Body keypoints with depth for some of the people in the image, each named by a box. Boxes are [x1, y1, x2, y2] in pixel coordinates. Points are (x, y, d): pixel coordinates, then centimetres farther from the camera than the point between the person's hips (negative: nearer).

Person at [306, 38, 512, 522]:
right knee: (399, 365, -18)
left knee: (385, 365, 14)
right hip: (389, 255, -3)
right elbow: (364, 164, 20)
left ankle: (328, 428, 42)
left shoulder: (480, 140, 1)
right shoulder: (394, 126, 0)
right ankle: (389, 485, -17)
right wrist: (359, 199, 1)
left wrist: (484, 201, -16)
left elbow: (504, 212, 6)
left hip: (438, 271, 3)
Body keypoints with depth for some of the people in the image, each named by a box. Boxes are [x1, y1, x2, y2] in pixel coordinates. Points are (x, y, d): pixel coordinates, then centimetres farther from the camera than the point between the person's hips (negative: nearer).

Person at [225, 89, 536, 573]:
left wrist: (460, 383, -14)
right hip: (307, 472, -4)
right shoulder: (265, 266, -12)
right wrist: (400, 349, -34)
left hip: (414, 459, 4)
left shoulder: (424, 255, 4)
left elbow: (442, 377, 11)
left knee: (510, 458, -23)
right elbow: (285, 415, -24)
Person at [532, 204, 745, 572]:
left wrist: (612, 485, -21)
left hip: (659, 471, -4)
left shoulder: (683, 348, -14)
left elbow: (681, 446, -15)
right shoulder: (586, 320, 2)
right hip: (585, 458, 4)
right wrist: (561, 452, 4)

+++

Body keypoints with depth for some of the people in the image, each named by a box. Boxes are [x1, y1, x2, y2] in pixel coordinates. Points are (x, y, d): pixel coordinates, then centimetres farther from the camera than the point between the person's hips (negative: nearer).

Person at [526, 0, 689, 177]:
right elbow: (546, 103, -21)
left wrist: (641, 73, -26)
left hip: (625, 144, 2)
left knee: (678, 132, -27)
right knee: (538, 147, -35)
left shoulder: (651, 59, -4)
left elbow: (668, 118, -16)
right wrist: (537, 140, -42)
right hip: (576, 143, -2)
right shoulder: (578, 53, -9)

+++

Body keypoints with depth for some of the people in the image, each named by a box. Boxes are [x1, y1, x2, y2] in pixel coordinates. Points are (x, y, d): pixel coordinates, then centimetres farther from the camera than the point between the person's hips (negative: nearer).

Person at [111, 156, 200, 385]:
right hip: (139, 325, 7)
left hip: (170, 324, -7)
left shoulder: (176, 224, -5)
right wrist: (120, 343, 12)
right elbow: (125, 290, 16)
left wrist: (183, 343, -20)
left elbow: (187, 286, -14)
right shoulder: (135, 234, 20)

+++

Exercise: Rewrite the stretch of the records from the line containing "left knee: (510, 458, -23)" through the line containing "right wrist: (561, 452, 4)", changing "wrist" to "hand" and leaving everything else as it is. Give only those lines.

Result:
left knee: (510, 458, -23)
right elbow: (285, 415, -24)
Person at [532, 204, 745, 572]:
left hand: (612, 485, -21)
left hip: (659, 471, -4)
left shoulder: (683, 348, -14)
left elbow: (681, 446, -15)
right shoulder: (586, 320, 2)
right hip: (585, 458, 4)
right hand: (561, 452, 4)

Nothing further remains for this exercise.